Каждый день Достоевские ходят на почту, ждут писем, которые приходят к ним сюда до востребования. Мать Анны Григорьевны присылает письма нефранкированными, нужно доплачивать. Федор Михайлович выговаривает супруге. Теперь она старается под разными предлогами незаметно от мужа пораньше прийти на почту и взять письма от матери, пока он не видит.

При этом, когда из России приходят деньги «утопающему», всё проигрывается на рулетке. В октябре 1867 года Достоевский бросается в Саксон-ле-Бэн (Saxon les Bains) и возвращается без пальто, без обручального кольца. Снова отчаянные письма Каткову о присылке денег. Снова жена закладывает одно платье за другим. Каждый раз с получением переводов из России повторяется та же история. Достоевский ездит играть еще два раза – в ноябре 1867-го и в апреле 1868-го – с тем же результатом. В дневнике Анна Григорьевна умоляет мужа не ездить, в воспоминаниях, наоборот, сама подает ему идею: «Федор Михайлович сильно захандрил, и тогда, чтобы отвлечь его от печальных размышлений, – вспоминает преданная жена, – я подала ему мысль съездить в Saxon les Bains вновь “попытать счастья” на рулетке. <…> Федор Михайлович одобрил мою идею и в октябре-ноябре 1867 года съездил на несколько дней в Saxon. Как я и ожидала, от его игры на рулетке денежной выгоды не вышло, но получился другой благоприятный результат». Вернувшись в Женеву, Достоевский за три недели написал около шести печатных листов романа для публикации в «Русском вестнике».

Пример «Игрока», написанного после чудовищного проигрыша, не дает покоя. Без игры присылаемых денег вполне хватило бы на безбедное существование, но, видно, путь к вдохновению ищется через отчаяние. Исчезают издательские авансы, сроки отсылки рукописи не выдерживаются. Счет идет на дни, на часы. В ноябре закончена первая часть «Идиота», но – очередное падение в пропасть, и в письме Майкову писатель сообщает, что 4 декабря бросил всё и начал роман заново.

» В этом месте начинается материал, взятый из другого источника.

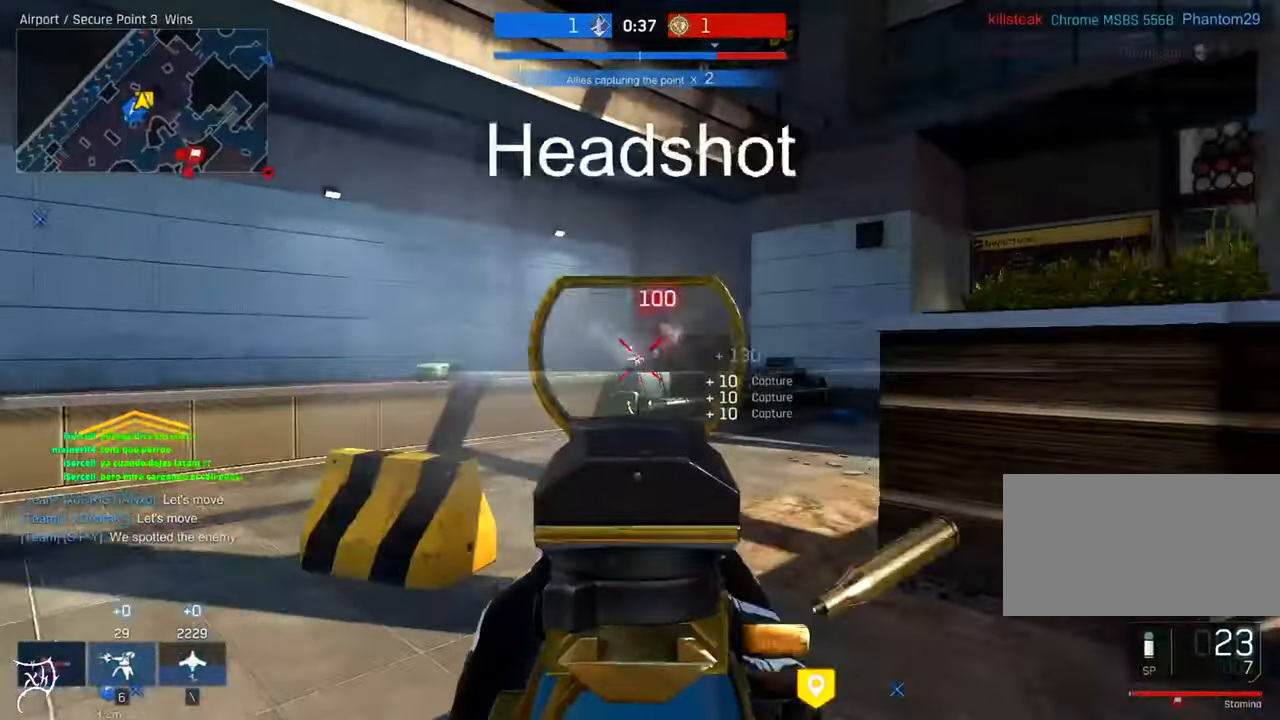
{"keys": ["a", "ctrl", "w"], "mouse": [], "events": [[84, "s", "down"], [117, "d", "up"], [316, "a", "down"], [316, "mouse_left", "up"], [350, "mouse_right", "up"], [350, "s", "up"], [383, "ctrl", "down"], [450, "w", "down"]]}
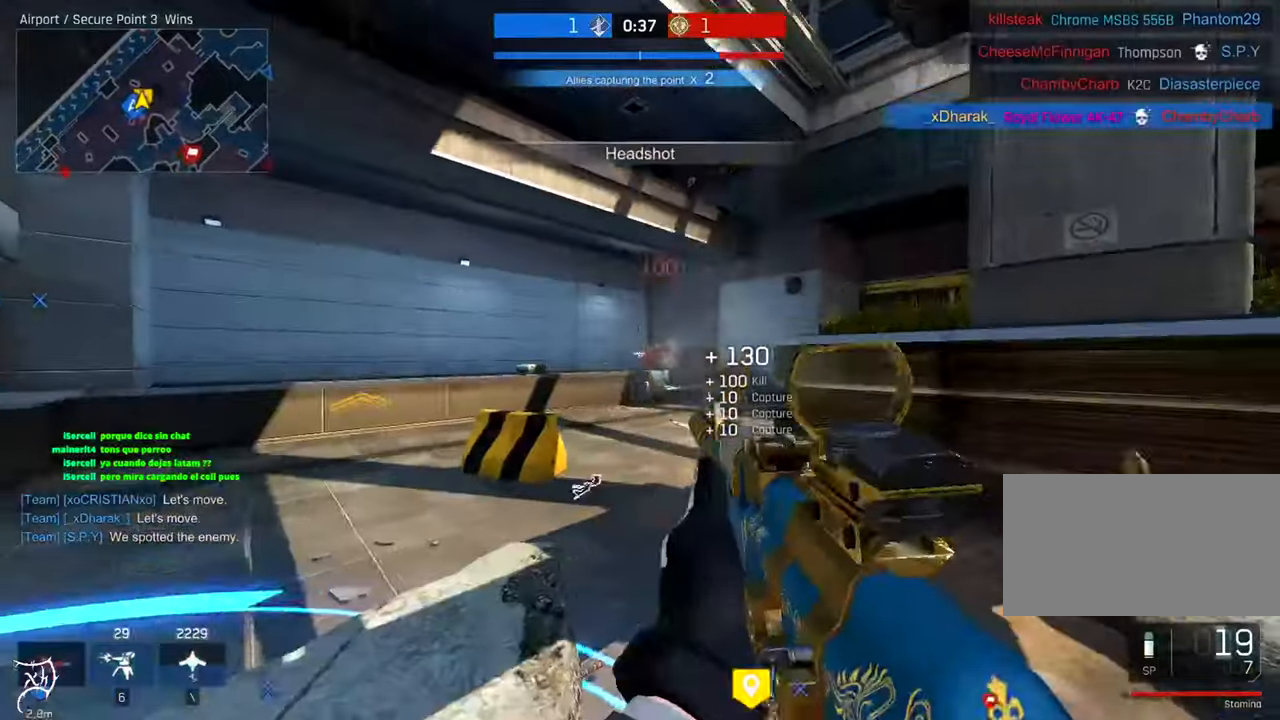
{"keys": ["ctrl", "w"], "mouse": [], "events": [[283, "a", "up"], [283, "d", "down"], [450, "d", "up"]]}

Город, ставший декорацией этой драмы, делается ненавистным. Вызывает раздражение всё кругом без исключения. Достоевские практически ни с кем не общаются. «Знакомых в Женеве у нас не было почти никаких, – пишет в воспоминаниях Анна Григорьевна. – Федор Михайлович всегда был очень туг на заключение новых знакомств. Из прежних же он встретил в Женеве одного Н.П. Огарева, известного поэта, друга Герцена, у которого они когда-то и познакомились. Огарев часто заходил к нам, приносил книги и газеты и даже ссужал нас иногда десятью франками, которые мы при первых же деньгах возвращали ему. Федор Михайлович ценил многие стихотворения этого задушевного поэта, и мы оба были всегда рады его посещению».

В то же время в Женеве проживает Герцен, но ни один из них не ищет возобновления знакомства. Город невелик, встречи избежать невозможно. Они сталкиваются на улице. Достоевский – Майкову: «Никого-то не знаю здесь и рад тому. С нашими умниками противно и встретиться. О бедные, о ничтожные, о дрянь, распухшая от самолюбия, о говно! Противно! С Герценом случайно встретился на улице, десять минут проговорили враждебно-вежливым тоном с насмешками да и разошлись». Герцен отвечает взаимностью и пишет Огареву: «Роман Достоевского я частью читал в “Русском вестнике” – в нем много нелепого». Речь идет о «Преступлении и наказании».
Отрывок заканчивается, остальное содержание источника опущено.